The Uncertainty Toolkit, de Sam Conniff et Katherine Templar Lewis, (Pan Macmillan 2026).
L’enjeu n’est donc pas seulement de vous remotiver, mais de comprendre ce qui vous fige, puis de recréer les conditions du lien : lien avec votre corps, votre attention, votre intuition, les autres, et ce qui compte vraiment pour vous. Cette connexion permet de sortir de la stase et de retrouver du mouvement.

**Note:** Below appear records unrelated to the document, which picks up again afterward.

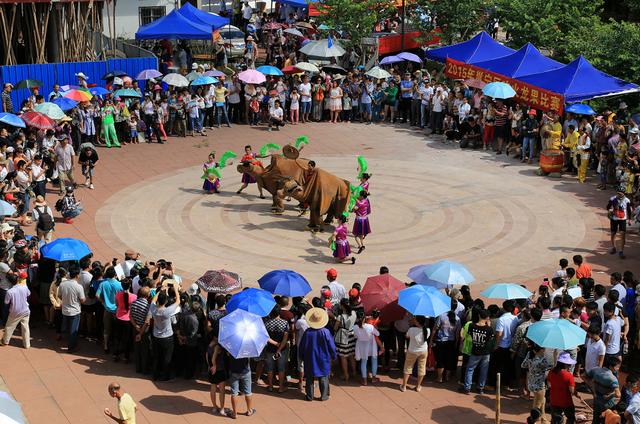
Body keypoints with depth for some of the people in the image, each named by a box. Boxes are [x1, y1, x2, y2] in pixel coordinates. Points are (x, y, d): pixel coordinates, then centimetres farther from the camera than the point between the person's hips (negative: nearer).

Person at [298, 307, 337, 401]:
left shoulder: (307, 332, -14)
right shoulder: (325, 332, -17)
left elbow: (301, 347, -3)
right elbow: (332, 346, -8)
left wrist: (302, 357, 14)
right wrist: (333, 356, 9)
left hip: (310, 359, 1)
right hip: (323, 359, -1)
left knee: (309, 378, 12)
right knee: (323, 378, 12)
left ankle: (309, 396, 17)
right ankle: (324, 395, 15)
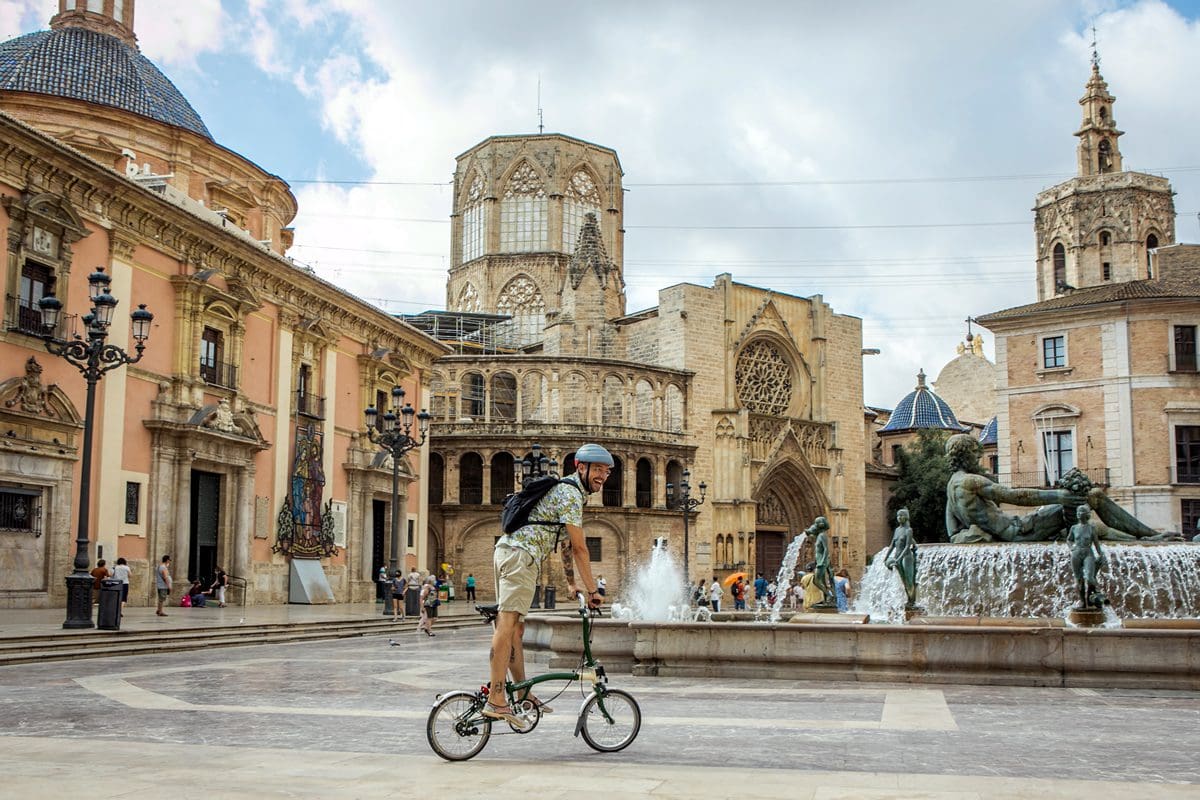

1. Nommez la stase au lieu de vous accuser
Premier réflexe à installer : arrêtez de traduire immédiatement votre immobilité en défaut de caractère. Vous n’êtes pas forcément paresseux, inconsistant ou « plus à la hauteur ». Il se peut simplement que vous soyez entré dans une forme de sidération liée à l’incertitude et à la surcharge. Cette stase se cache souvent sous d’autres noms : fatigue, perte de direction, découragement, baisse de motivation, brouillard existentiel. Tant que vous moralisez cet état, vous ajoutez de la honte à la paralysie. Mais si vous le reconnaissez comme une réponse humaine à l’incertain, vous pouvez recommencer à agir dessus.
Action concrète :
Quand vous vous sentez bloqué, remplacez « qu’est-ce qui ne va pas chez moi ? » par trois questions plus utiles :
- Qu’est-ce qui me fige exactement ?
- Est-ce un manque d’énergie, de clarté, de sens, ou de sécurité ?
- De quoi ai-je été coupé ces derniers jours : de moi, des autres, de mon cap ?
Cette bascule de langage change déjà votre posture. Vous cessez de vous juger. Vous commencez à diagnostiquer.